Source data
⟨
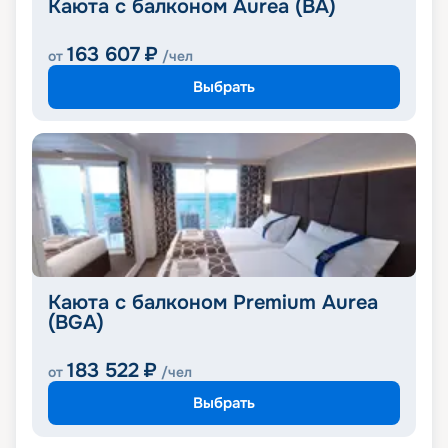
Каюта с балконом Aurea (BA)
163 607
₽
от
/чел
Выбрать
Каюта с балконом Premium Aurea
(BGA)
183 522
₽
от
/чел
Выбрать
⟩
- _Task requirements_
Each line from the one containing "Каюта с балконом Premium Aurea" through the last line of the entries above is to be returned exactly, and no others.

- _Answer section_
Каюта с балконом Premium Aurea
(BGA)
183 522
₽
от
/чел
Выбрать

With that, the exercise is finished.